§ Task description:
Within the listing, how many lines include "Convenções"? Please answer with a bare number.

§ Input for this task:

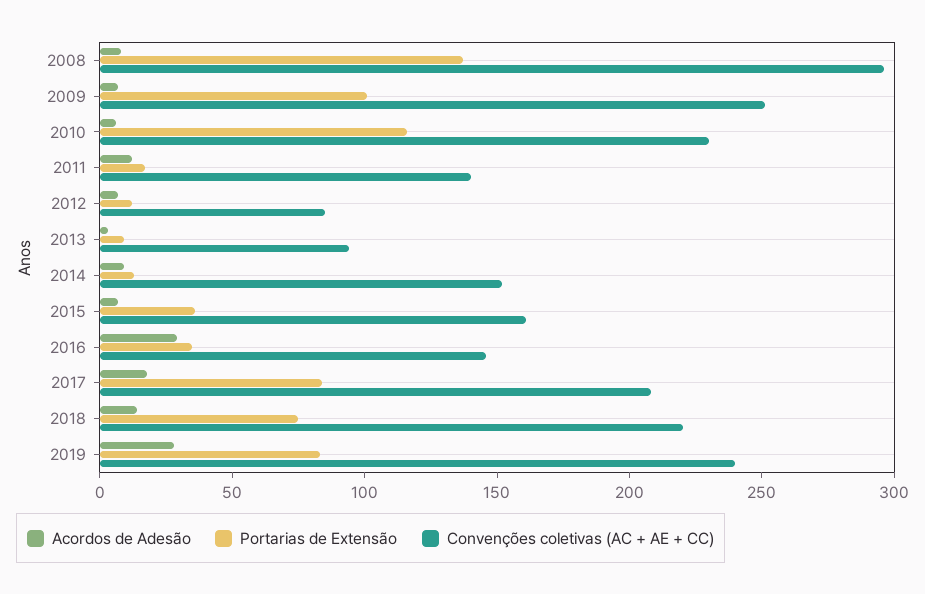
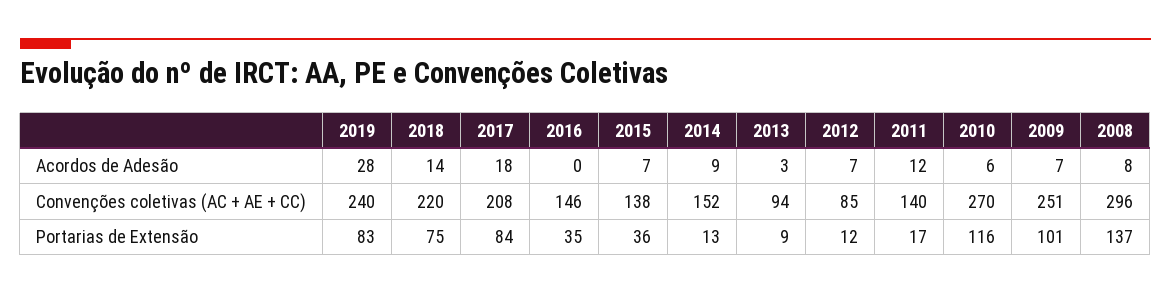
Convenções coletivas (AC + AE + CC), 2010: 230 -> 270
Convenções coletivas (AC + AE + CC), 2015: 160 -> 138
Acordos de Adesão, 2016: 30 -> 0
--
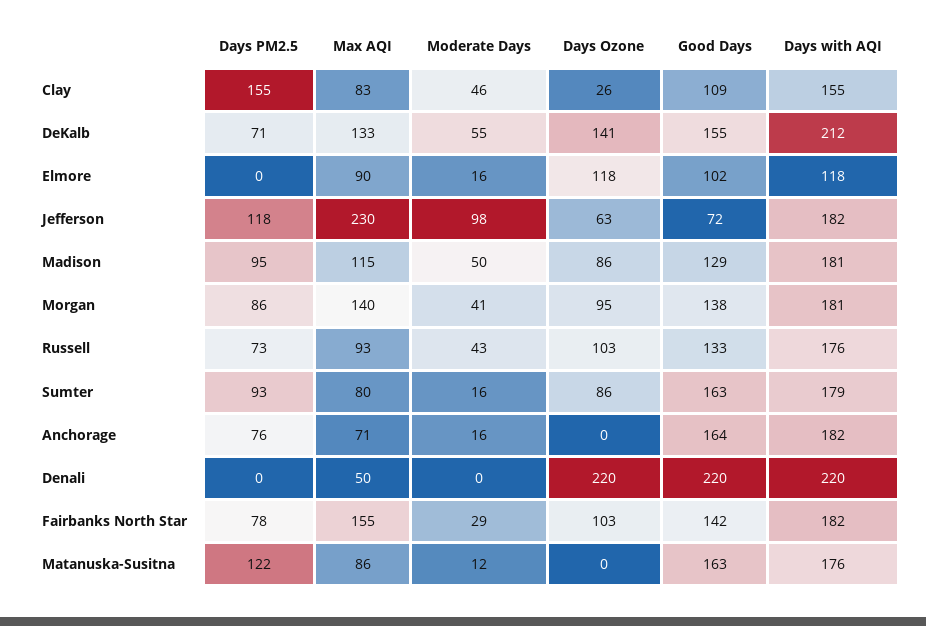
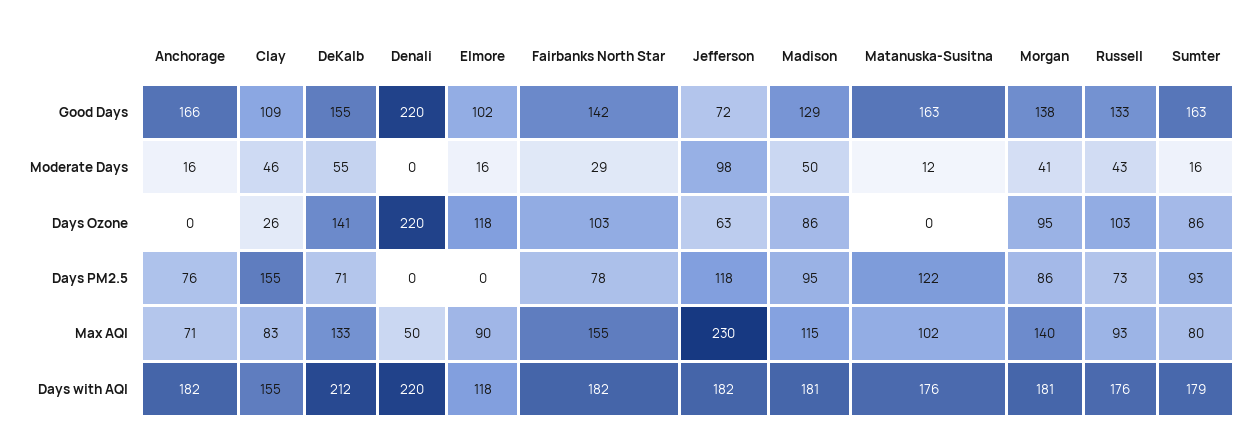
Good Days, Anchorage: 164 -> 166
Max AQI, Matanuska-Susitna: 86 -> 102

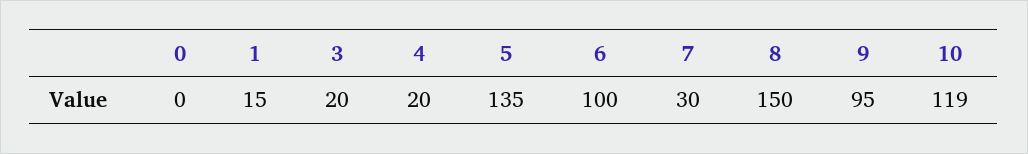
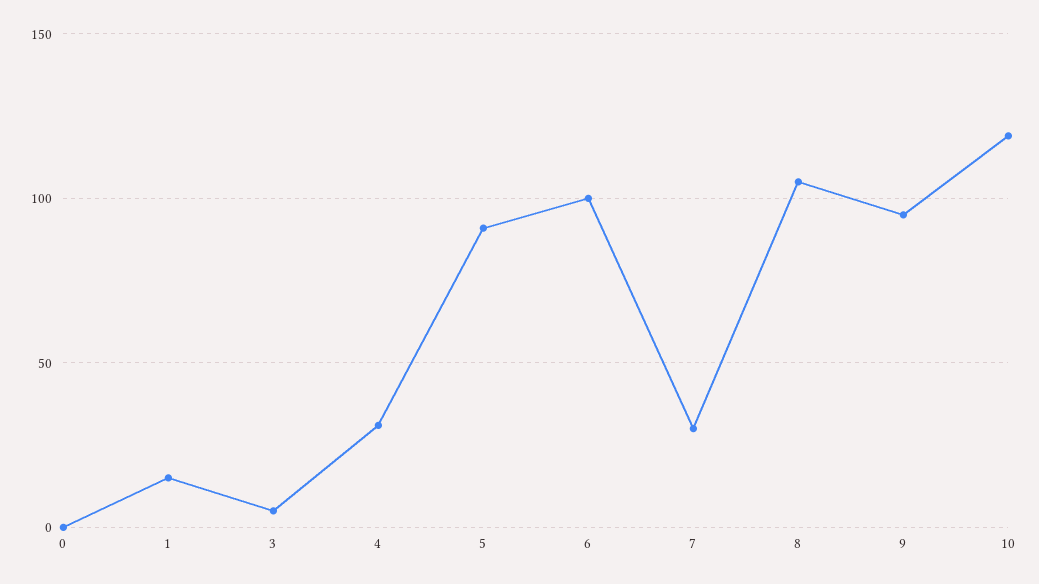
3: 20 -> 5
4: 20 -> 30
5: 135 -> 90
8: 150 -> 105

§ Exercise answer:
2